### Document segment
^^^^^^^^^^^^^^^^

Question

A metal wire of length $L_1$ and area of cross-section $A$ is attached to a rigid support. Another metal wire of length $L_2$ and of the same cross-sectional area is attached to the free end of the first wire. A body of mass $M$ is then suspended from the free end of the second wire. If $Y_1$ and $Y_2$ are Young's modules of the wires respectively, the effective force constant of the system of two wires is:

• A. $\frac{\left[\left(Y_1{Y}_2\right)A\right]}{\left[2(Y_1{L}_2+Y_1{L}_1)\right]}$
• B. $\frac{\left[\left(Y_1{Y}_2\right)A\right]}{{\left(L_1{L}_2\right)}^{1/2}}$
• C. $\frac{\left[\left(Y_1{Y}_2\right)A\right]}{\left[(Y_1{L}_2+Y_2{L}_1)\right]}$
• D. $\frac{\left[{\left(Y_1{Y}_2\right)}^{1/2}A\right]}{{\left(L_1{L}_2\right)}^{1/2}}$

Answer 1

Answer: (C)

^^^^^^^^^^^^^^^^

### Problems to solve
1. List every symbol the two-wire physics problem uses for a quantity, and give what each one stands for according to the problem.
2. Carry on the two-wire physics problem from its final line.

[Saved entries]
^^^^^^^^^^^^^^^^

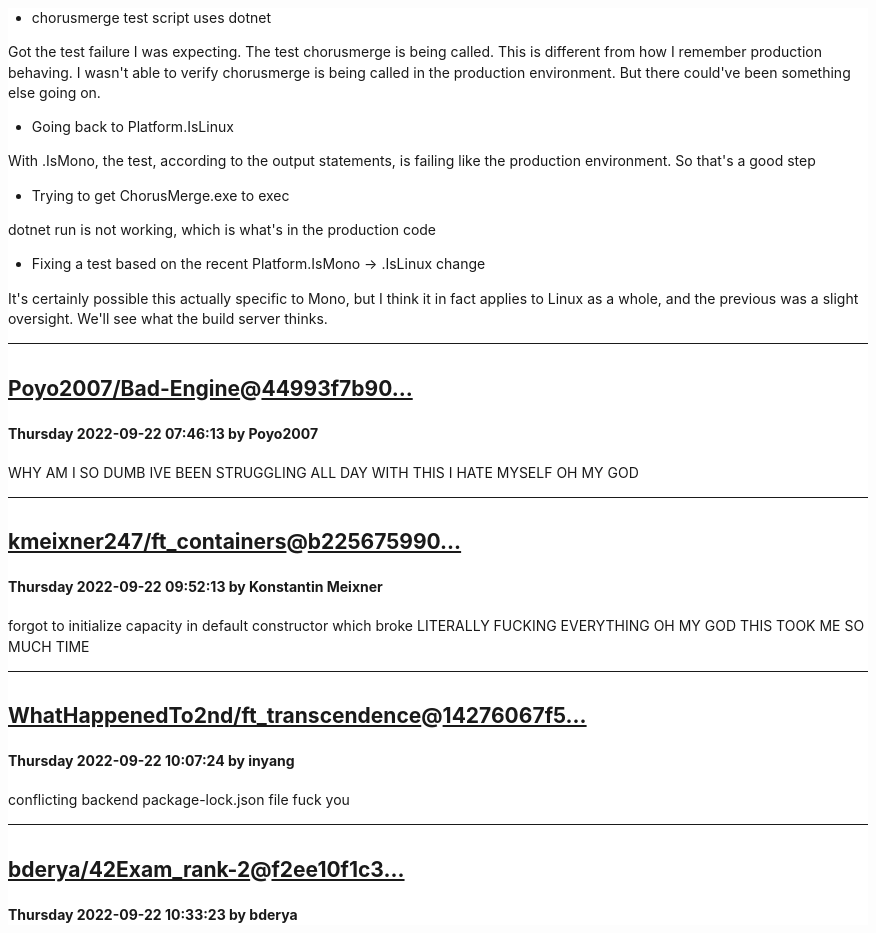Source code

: * chorusmerge test script uses dotnet

Got the test failure I was expecting. The test chorusmerge is being called. This is different from how I remember production behaving. I wasn't able to verify chorusmerge is being called in the production environment. But there could've been something else going on.

* Going back to Platform.IsLinux

With .IsMono, the test, according to the output statements, is failing like the production environment. So that's a good step

* Trying to get ChorusMerge.exe to exec

dotnet run is not working, which is what's in the production code

* Fixing a test based on the recent Platform.IsMono -> .IsLinux change

It's certainly possible this actually specific to Mono, but I think it in fact applies to Linux as a whole, and the previous was a slight oversight. We'll see what the build server thinks.

---
## [Poyo2007/Bad-Engine](https://github.com/Poyo2007/Bad-Engine)@[44993f7b90...](https://github.com/Poyo2007/Bad-Engine/commit/44993f7b9093173c04bb1732f489eaded01c2d2a)
#### Thursday 2022-09-22 07:46:13 by Poyo2007

WHY AM I SO DUMB IVE BEEN STRUGGLING ALL DAY WITH THIS I HATE MYSELF OH MY GOD

---
## [kmeixner247/ft_containers](https://github.com/kmeixner247/ft_containers)@[b225675990...](https://github.com/kmeixner247/ft_containers/commit/b22567599044c70b510a498f3c57ba05d7af35d8)
#### Thursday 2022-09-22 09:52:13 by Konstantin Meixner

forgot to initialize capacity in default constructor which broke LITERALLY FUCKING EVERYTHING OH MY GOD THIS TOOK ME SO MUCH TIME

---
## [WhatHappenedTo2nd/ft_transcendence](https://github.com/WhatHappenedTo2nd/ft_transcendence)@[14276067f5...](https://github.com/WhatHappenedTo2nd/ft_transcendence/commit/14276067f574a211ed683fa68833e1e7816e94e2)
#### Thursday 2022-09-22 10:07:24 by inyang

conflicting backend package-lock.json file fuck you

---
## [bderya/42Exam_rank-2](https://github.com/bderya/42Exam_rank-2)@[f2ee10f1c3...](https://github.com/bderya/42Exam_rank-2/commit/f2ee10f1c3950e0080d6b8aa1c7fc766cd70a0c7)
#### Thursday 2022-09-22 10:33:23 by bderya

^^^^^^^^^^^^^^^^

### Results in order
1.
- $L_1$: the length of the first metal wire
- $A$: the area of cross-section, shared by both wires
- $L_2$: the length of the second metal wire
- $M$: the mass of the body suspended from the free end of the second wire
- $Y_1$: the Young's modules of the first wire
- $Y_2$: the Young's modules of the second wire

2.
$\frac{\left[\left(Y_1{Y}_2\right)A\right]}{\left[(Y_1{L}_2+Y_2{L}_1)\right]}$

Using the usual expression for the Young's modulus, the force constant for the wire can be written as
$k=\frac{F}{\Delta L}=\frac{YA}{L}$
where the symbols have their usual meanings.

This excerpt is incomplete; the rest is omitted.